**WHAT THE EXERCISE ASKS:** Check each line of the listing for the string "down", then state how many lines have it. Only the number is wanted.

─── LISTED ENTRIES ───

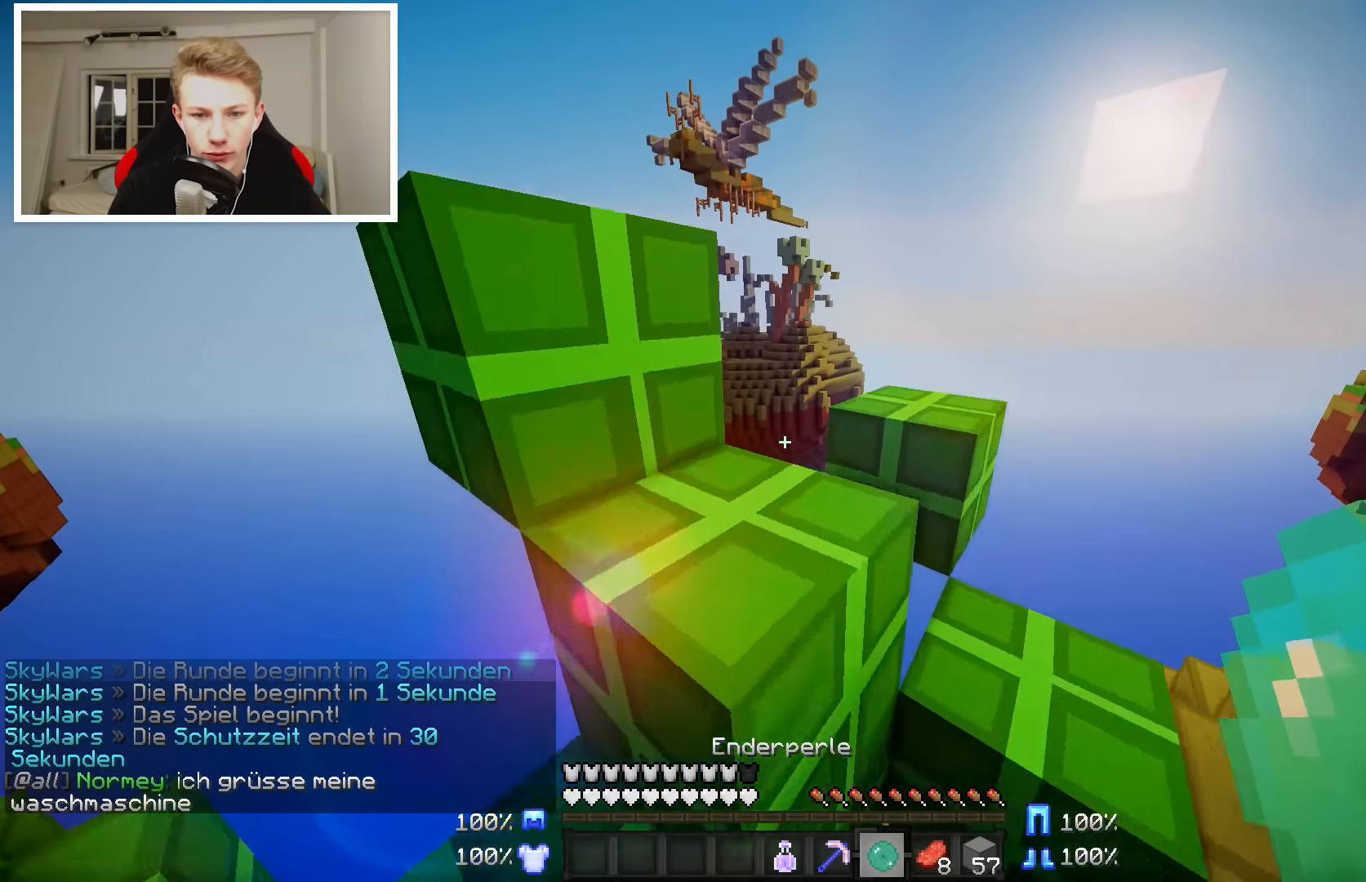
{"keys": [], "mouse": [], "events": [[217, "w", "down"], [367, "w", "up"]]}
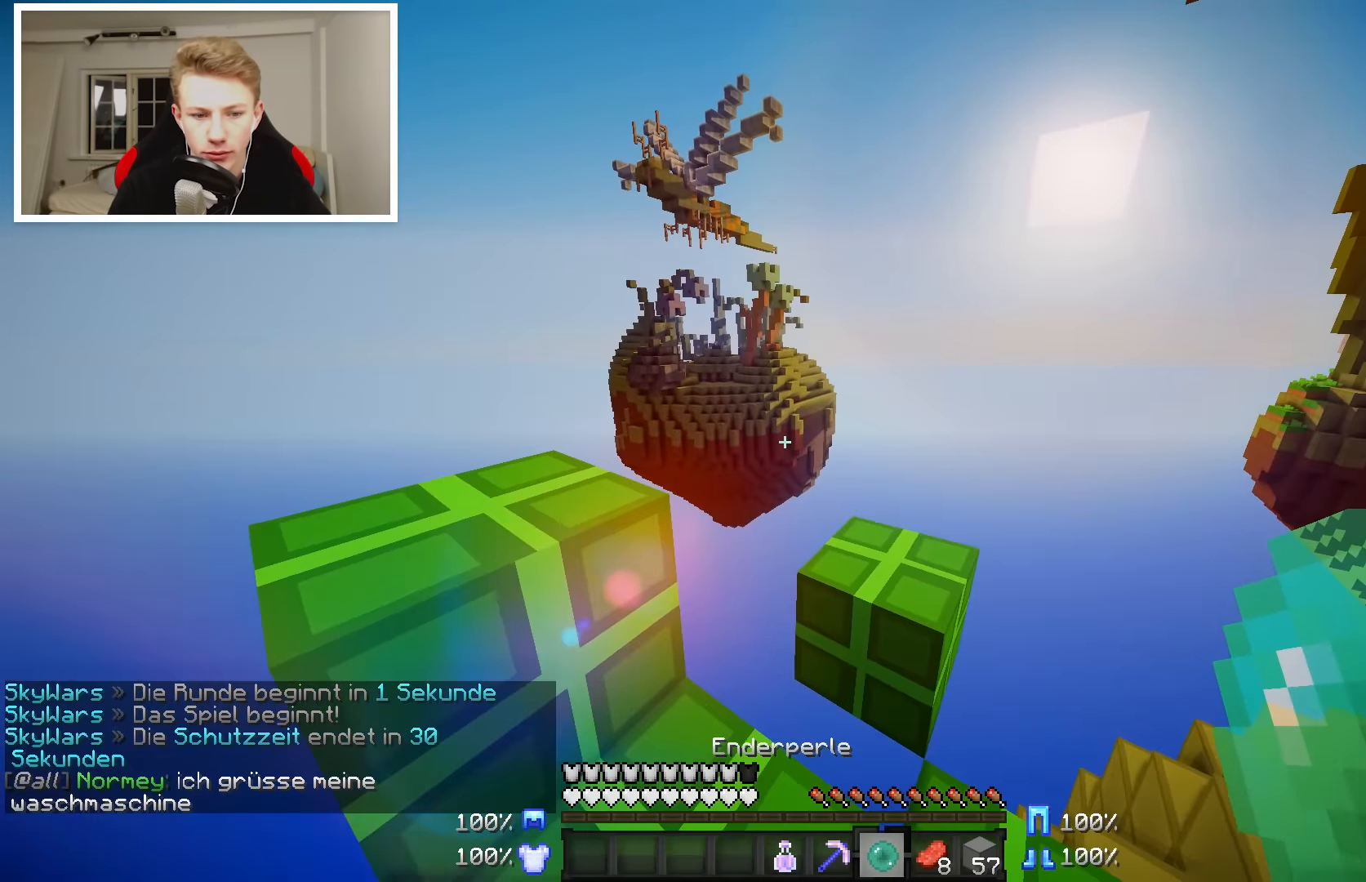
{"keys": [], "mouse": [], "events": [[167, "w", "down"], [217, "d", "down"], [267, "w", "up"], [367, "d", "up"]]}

───
─── LISTED ENTRIES ───

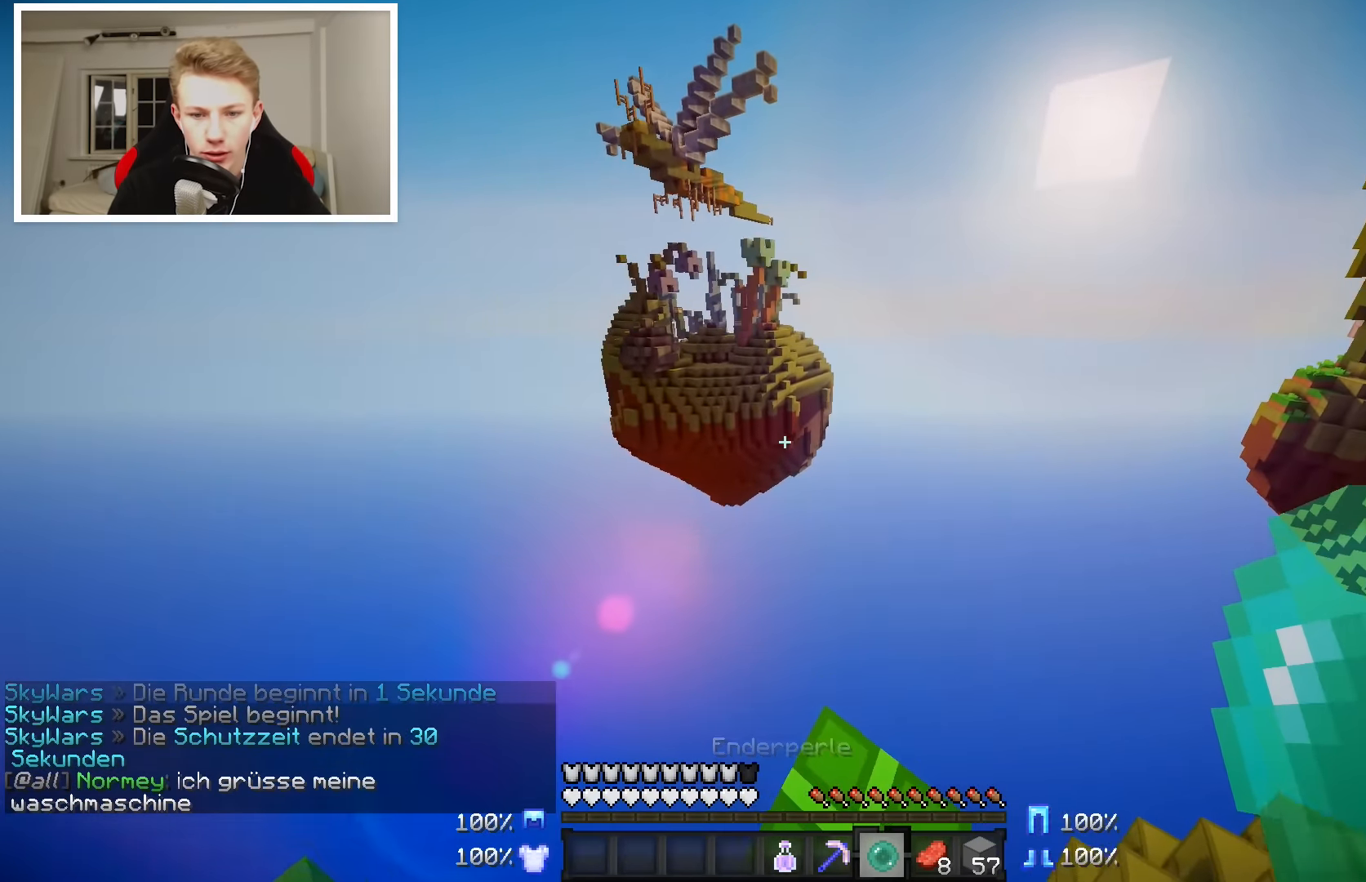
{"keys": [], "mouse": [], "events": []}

───

**TASK OUTPUT:** 2